В аэропорту мы простились с начальником спецчасти и крепко обнялись с Валерием.
— До скорой встречи на Псху! — махал он нам рукой, провожая на посадку в самолет. Среди пассажиров, толпившихся в аэропорту, сновали какие-то мрачные бородатые типы, глядевшие исподлобья. Таких людей раньше я не видел. Мы летели в неизвестную, незнакомую Россию, о которой у нас были самые противоречивые сведения.
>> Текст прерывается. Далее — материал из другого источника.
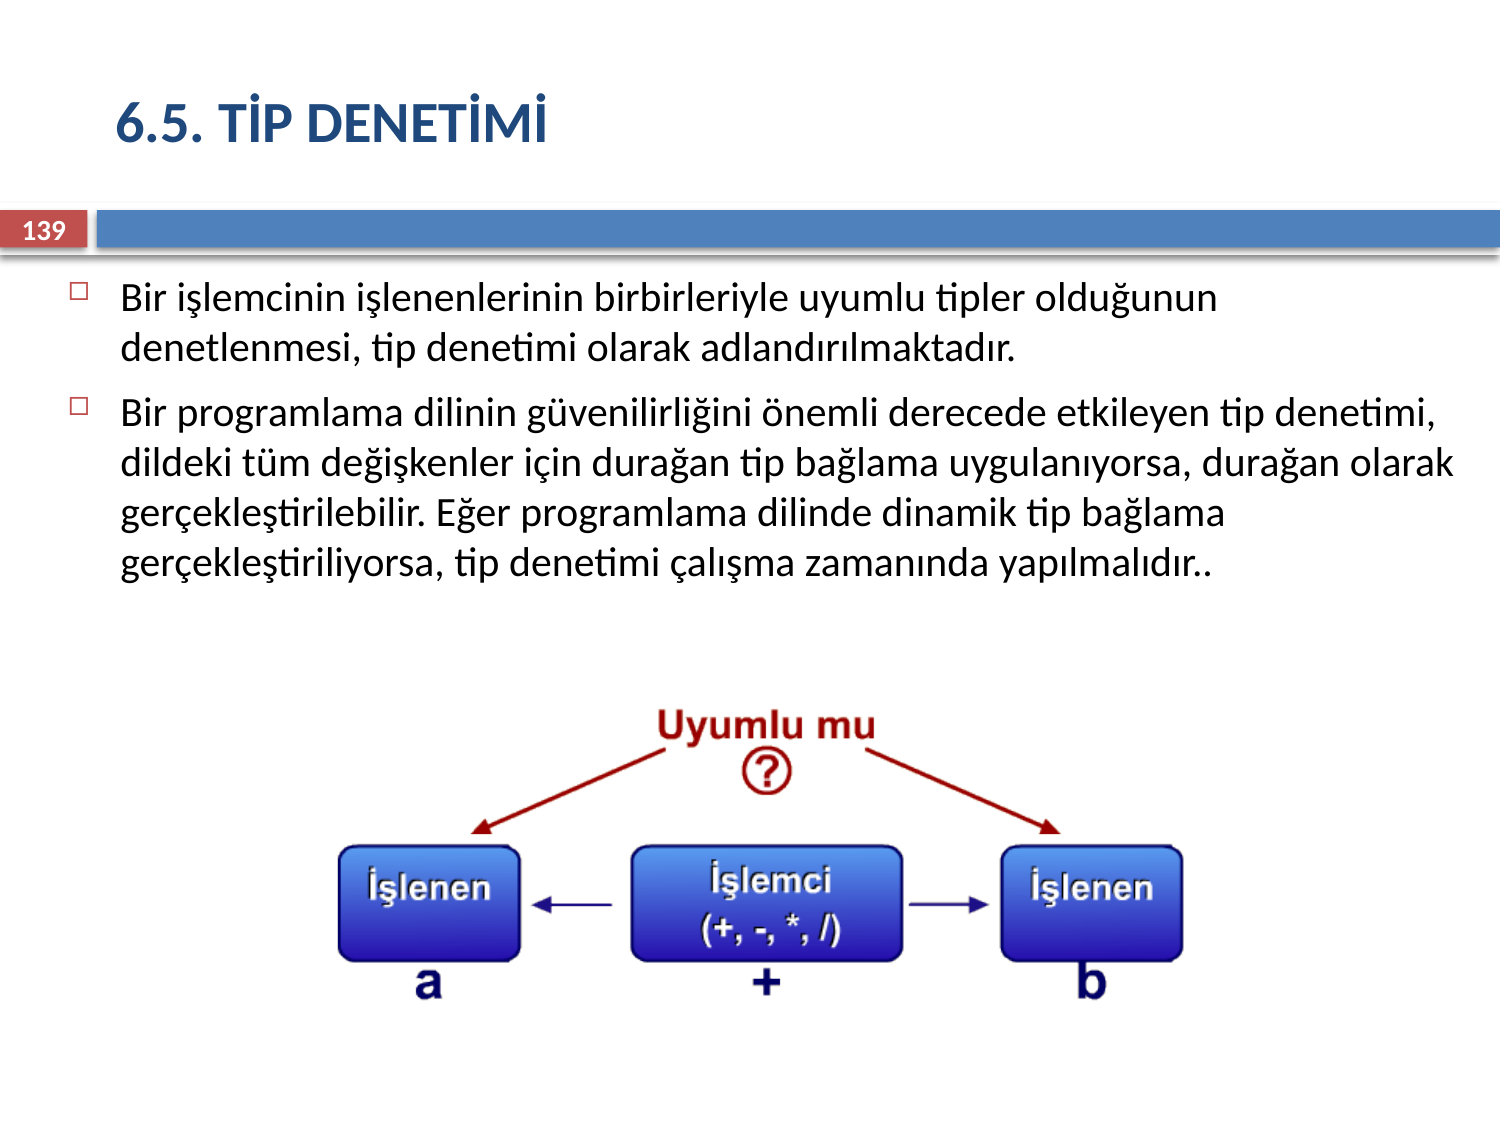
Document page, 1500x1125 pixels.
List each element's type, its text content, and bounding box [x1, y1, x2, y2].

list Bir işlemcinin işlenenlerinin birbirleriyle uyumlu tipler olduğunun denetlenmesi, tip denetimi olarak adlandırılmaktadır. Bir programlama dilinin güvenilirliğini önemli derecede etkileyen tip denetimi, dildeki tüm değişkenler için durağan tip bağlama uygulanıyorsa, durağan olarak gerçekleştirilebilir. Eğer programlama dilinde dinamik tip bağlama gerçekleştiriliyorsa, tip denetimi çalışma zamanında yapılmalıdır.. [53, 262, 1483, 1000]
title 6.5. TİP DENETİMİ [100, 37, 1438, 200]
slide_number 139 [0, 208, 88, 249]
picture [133, 706, 1367, 1008]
Милосердные окружены любящими их, а немилосердные всегда одиноки, ибо оскорбили своей жестокостью своих близких. Тем самым они оскорбили и Тебя, Боже, и потому Ты отвратил от них святой Лик Свой. Да никогда не стану я немилосердным, Господи, ибо пылинка милосердия перевешивает горы аскетизма, а капля безпредельной любви Твоей дороже морей привязанности человеческой. Даже чтение возвышенных текстов о стяжании неизреченной любви Твоей, Христе, становится скучным, когда сердце само начинает любить Тебя искренне и самозабвенно и вздыхать о Тебе, Боже, в молитвах, проливая слезы благодарности. Даже слушание песнопений об обретении спасительной благодати становится обременительным для слуха и души того, чье сердце само поет безпрестанную хвалу Твоей Божественной любви.
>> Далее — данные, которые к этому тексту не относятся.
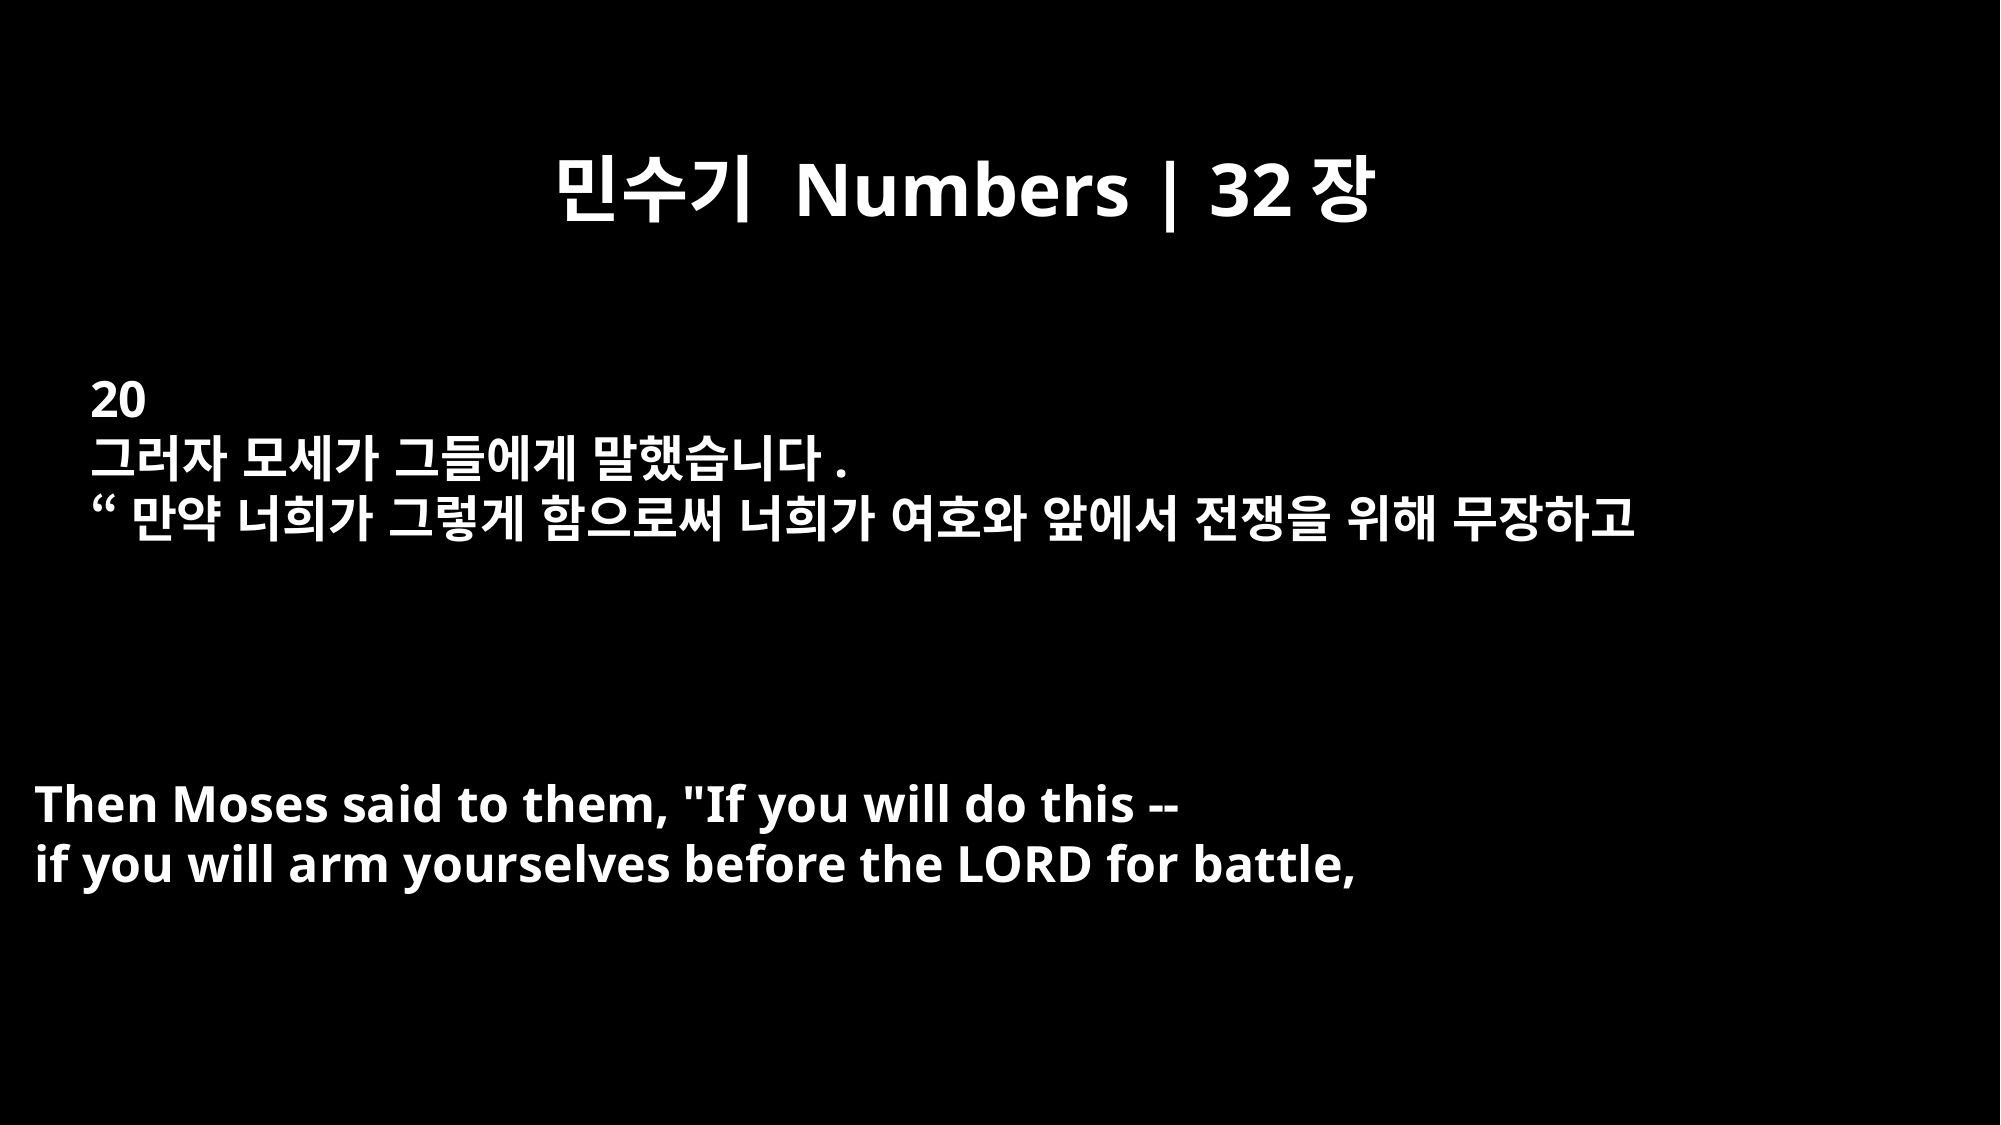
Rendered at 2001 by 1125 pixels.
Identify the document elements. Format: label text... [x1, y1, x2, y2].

text_box Then Moses said to them, "If you will do this -- if you will arm yourselves before the LORD for battle, [19, 764, 1373, 900]
text_box 민수기 Numbers | 32장 [538, 136, 1393, 239]
text_box 20 그러자 모세가 그들에게 말했습니다. “만약 너희가 그렇게 함으로써 너희가 여호와 앞에서 전쟁을 위해 무장하고 [75, 359, 1653, 555]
Истинно, дивны Твои дела, Господи, и пречудны неисповедимые чудеса Твои! Ты Сам есть любовь, нерожденная и неистощимая, а человек, создание Твое — рожден и конечен. И все же, по дару Твоему, он может вместить всю безпредельность любви Твоей, ибо дух его Ты сотворил безграничным благодатью Твоей и сделал его божественным милостью мудрости Твоей. Пространство сворачивается в свиток при встрече с любовью Твоей, и время обращается вспять при встрече с безвременной благодатью мудрости Твоей. Только любовь человеческая может устремиться на свидание с Божественной любовью Твоей, Боже, потому что для любви не существует никаких пределов и ограничений. Непрестанная молитва не нуждается ни в чем, кроме Бога. Поэтому она не держится ни за что в этом мире.